▶ [Task objective]
Please restate each entry exactly, without skipping any.

▶ [Data extracted from a collection]
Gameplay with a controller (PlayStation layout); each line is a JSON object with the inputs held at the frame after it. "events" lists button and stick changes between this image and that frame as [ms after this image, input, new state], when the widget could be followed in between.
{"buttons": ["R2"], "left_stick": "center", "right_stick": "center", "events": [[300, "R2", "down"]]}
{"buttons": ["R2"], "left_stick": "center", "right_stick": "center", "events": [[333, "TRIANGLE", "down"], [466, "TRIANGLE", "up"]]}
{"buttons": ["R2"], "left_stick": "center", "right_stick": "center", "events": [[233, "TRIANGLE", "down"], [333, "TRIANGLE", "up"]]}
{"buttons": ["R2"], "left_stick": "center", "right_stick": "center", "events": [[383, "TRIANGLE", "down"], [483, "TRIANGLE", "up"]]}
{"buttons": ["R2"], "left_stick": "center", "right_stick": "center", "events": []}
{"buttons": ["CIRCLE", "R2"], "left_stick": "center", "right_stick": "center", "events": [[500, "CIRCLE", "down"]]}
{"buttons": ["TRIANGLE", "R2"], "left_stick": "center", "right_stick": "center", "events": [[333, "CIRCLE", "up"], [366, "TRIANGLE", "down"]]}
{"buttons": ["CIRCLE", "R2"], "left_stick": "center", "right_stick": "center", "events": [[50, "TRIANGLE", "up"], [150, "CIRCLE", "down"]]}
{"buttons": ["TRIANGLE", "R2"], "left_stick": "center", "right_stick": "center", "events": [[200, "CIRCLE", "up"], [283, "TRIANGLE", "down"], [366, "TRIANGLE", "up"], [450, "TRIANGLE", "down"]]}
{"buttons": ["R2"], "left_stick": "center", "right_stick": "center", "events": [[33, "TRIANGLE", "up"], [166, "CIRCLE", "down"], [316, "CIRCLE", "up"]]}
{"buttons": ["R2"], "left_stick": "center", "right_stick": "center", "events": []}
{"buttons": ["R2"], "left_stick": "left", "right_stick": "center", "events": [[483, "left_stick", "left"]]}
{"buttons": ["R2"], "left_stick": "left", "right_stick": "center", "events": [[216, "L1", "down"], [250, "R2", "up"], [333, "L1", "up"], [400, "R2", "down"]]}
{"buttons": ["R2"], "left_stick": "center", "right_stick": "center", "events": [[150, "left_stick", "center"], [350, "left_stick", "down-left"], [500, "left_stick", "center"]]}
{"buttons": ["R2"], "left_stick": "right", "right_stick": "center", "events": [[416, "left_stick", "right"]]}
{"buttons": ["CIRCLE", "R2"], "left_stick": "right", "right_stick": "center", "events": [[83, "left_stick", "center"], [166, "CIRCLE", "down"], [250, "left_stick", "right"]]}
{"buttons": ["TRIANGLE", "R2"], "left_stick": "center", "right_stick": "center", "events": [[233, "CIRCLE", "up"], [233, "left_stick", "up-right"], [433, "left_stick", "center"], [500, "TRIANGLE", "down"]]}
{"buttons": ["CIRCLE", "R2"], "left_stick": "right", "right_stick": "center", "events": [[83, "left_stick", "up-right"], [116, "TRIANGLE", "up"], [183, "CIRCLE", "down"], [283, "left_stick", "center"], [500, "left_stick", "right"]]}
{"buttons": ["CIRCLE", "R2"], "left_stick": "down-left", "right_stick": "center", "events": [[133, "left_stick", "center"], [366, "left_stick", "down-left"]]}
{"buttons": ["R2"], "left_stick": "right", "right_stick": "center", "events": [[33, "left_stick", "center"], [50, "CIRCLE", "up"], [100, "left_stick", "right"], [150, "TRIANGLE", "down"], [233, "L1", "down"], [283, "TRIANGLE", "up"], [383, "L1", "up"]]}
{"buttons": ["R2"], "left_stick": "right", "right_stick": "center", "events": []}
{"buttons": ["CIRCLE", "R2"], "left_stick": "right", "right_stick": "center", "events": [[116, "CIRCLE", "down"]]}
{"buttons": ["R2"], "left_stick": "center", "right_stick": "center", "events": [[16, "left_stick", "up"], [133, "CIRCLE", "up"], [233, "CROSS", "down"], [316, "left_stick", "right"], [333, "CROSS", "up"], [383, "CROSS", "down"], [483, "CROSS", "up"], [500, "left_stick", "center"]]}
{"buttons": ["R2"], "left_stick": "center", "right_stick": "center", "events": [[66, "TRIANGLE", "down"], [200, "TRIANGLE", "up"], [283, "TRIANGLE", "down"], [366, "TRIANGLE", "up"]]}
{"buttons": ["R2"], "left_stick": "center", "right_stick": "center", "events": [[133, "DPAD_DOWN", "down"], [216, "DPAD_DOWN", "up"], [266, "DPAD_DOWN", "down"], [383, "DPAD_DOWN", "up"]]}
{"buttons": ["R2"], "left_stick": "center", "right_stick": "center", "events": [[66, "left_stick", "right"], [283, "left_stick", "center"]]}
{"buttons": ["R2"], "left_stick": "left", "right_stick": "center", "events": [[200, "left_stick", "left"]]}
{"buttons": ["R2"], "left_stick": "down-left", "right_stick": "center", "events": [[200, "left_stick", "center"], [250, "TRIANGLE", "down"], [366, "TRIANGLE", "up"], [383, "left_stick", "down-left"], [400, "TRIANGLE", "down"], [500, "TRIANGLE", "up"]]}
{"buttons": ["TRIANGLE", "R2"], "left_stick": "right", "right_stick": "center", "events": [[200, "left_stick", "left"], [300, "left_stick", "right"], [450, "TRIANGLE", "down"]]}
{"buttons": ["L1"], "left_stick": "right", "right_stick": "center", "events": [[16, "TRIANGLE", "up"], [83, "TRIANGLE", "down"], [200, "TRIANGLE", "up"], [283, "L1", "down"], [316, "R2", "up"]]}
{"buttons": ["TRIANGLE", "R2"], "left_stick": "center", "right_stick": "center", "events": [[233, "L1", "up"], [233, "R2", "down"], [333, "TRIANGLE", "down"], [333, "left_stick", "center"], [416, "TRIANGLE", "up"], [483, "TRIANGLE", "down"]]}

▶ [Reply]
Gameplay with a controller (PlayStation layout); each line is a JSON object with the inputs held at the frame after it. "events" lists button and stick changes between this image and that frame as [ms after this image, input, new state], when the widget could be followed in between.
{"buttons": ["R2"], "left_stick": "center", "right_stick": "center", "events": [[300, "R2", "down"]]}
{"buttons": ["R2"], "left_stick": "center", "right_stick": "center", "events": [[333, "TRIANGLE", "down"], [466, "TRIANGLE", "up"]]}
{"buttons": ["R2"], "left_stick": "center", "right_stick": "center", "events": [[233, "TRIANGLE", "down"], [333, "TRIANGLE", "up"]]}
{"buttons": ["R2"], "left_stick": "center", "right_stick": "center", "events": [[383, "TRIANGLE", "down"], [483, "TRIANGLE", "up"]]}
{"buttons": ["R2"], "left_stick": "center", "right_stick": "center", "events": []}
{"buttons": ["CIRCLE", "R2"], "left_stick": "center", "right_stick": "center", "events": [[500, "CIRCLE", "down"]]}
{"buttons": ["TRIANGLE", "R2"], "left_stick": "center", "right_stick": "center", "events": [[333, "CIRCLE", "up"], [366, "TRIANGLE", "down"]]}
{"buttons": ["CIRCLE", "R2"], "left_stick": "center", "right_stick": "center", "events": [[50, "TRIANGLE", "up"], [150, "CIRCLE", "down"]]}
{"buttons": ["TRIANGLE", "R2"], "left_stick": "center", "right_stick": "center", "events": [[200, "CIRCLE", "up"], [283, "TRIANGLE", "down"], [366, "TRIANGLE", "up"], [450, "TRIANGLE", "down"]]}
{"buttons": ["R2"], "left_stick": "center", "right_stick": "center", "events": [[33, "TRIANGLE", "up"], [166, "CIRCLE", "down"], [316, "CIRCLE", "up"]]}
{"buttons": ["R2"], "left_stick": "center", "right_stick": "center", "events": []}
{"buttons": ["R2"], "left_stick": "left", "right_stick": "center", "events": [[483, "left_stick", "left"]]}
{"buttons": ["R2"], "left_stick": "left", "right_stick": "center", "events": [[216, "L1", "down"], [250, "R2", "up"], [333, "L1", "up"], [400, "R2", "down"]]}
{"buttons": ["R2"], "left_stick": "center", "right_stick": "center", "events": [[150, "left_stick", "center"], [350, "left_stick", "down-left"], [500, "left_stick", "center"]]}
{"buttons": ["R2"], "left_stick": "right", "right_stick": "center", "events": [[416, "left_stick", "right"]]}
{"buttons": ["CIRCLE", "R2"], "left_stick": "right", "right_stick": "center", "events": [[83, "left_stick", "center"], [166, "CIRCLE", "down"], [250, "left_stick", "right"]]}
{"buttons": ["TRIANGLE", "R2"], "left_stick": "center", "right_stick": "center", "events": [[233, "CIRCLE", "up"], [233, "left_stick", "up-right"], [433, "left_stick", "center"], [500, "TRIANGLE", "down"]]}
{"buttons": ["CIRCLE", "R2"], "left_stick": "right", "right_stick": "center", "events": [[83, "left_stick", "up-right"], [116, "TRIANGLE", "up"], [183, "CIRCLE", "down"], [283, "left_stick", "center"], [500, "left_stick", "right"]]}
{"buttons": ["CIRCLE", "R2"], "left_stick": "down-left", "right_stick": "center", "events": [[133, "left_stick", "center"], [366, "left_stick", "down-left"]]}
{"buttons": ["R2"], "left_stick": "right", "right_stick": "center", "events": [[33, "left_stick", "center"], [50, "CIRCLE", "up"], [100, "left_stick", "right"], [150, "TRIANGLE", "down"], [233, "L1", "down"], [283, "TRIANGLE", "up"], [383, "L1", "up"]]}
{"buttons": ["R2"], "left_stick": "right", "right_stick": "center", "events": []}
{"buttons": ["CIRCLE", "R2"], "left_stick": "right", "right_stick": "center", "events": [[116, "CIRCLE", "down"]]}
{"buttons": ["R2"], "left_stick": "center", "right_stick": "center", "events": [[16, "left_stick", "up"], [133, "CIRCLE", "up"], [233, "CROSS", "down"], [316, "left_stick", "right"], [333, "CROSS", "up"], [383, "CROSS", "down"], [483, "CROSS", "up"], [500, "left_stick", "center"]]}
{"buttons": ["R2"], "left_stick": "center", "right_stick": "center", "events": [[66, "TRIANGLE", "down"], [200, "TRIANGLE", "up"], [283, "TRIANGLE", "down"], [366, "TRIANGLE", "up"]]}
{"buttons": ["R2"], "left_stick": "center", "right_stick": "center", "events": [[133, "DPAD_DOWN", "down"], [216, "DPAD_DOWN", "up"], [266, "DPAD_DOWN", "down"], [383, "DPAD_DOWN", "up"]]}
{"buttons": ["R2"], "left_stick": "center", "right_stick": "center", "events": [[66, "left_stick", "right"], [283, "left_stick", "center"]]}
{"buttons": ["R2"], "left_stick": "left", "right_stick": "center", "events": [[200, "left_stick", "left"]]}
{"buttons": ["R2"], "left_stick": "down-left", "right_stick": "center", "events": [[200, "left_stick", "center"], [250, "TRIANGLE", "down"], [366, "TRIANGLE", "up"], [383, "left_stick", "down-left"], [400, "TRIANGLE", "down"], [500, "TRIANGLE", "up"]]}
{"buttons": ["TRIANGLE", "R2"], "left_stick": "right", "right_stick": "center", "events": [[200, "left_stick", "left"], [300, "left_stick", "right"], [450, "TRIANGLE", "down"]]}
{"buttons": ["L1"], "left_stick": "right", "right_stick": "center", "events": [[16, "TRIANGLE", "up"], [83, "TRIANGLE", "down"], [200, "TRIANGLE", "up"], [283, "L1", "down"], [316, "R2", "up"]]}
{"buttons": ["TRIANGLE", "R2"], "left_stick": "center", "right_stick": "center", "events": [[233, "L1", "up"], [233, "R2", "down"], [333, "TRIANGLE", "down"], [333, "left_stick", "center"], [416, "TRIANGLE", "up"], [483, "TRIANGLE", "down"]]}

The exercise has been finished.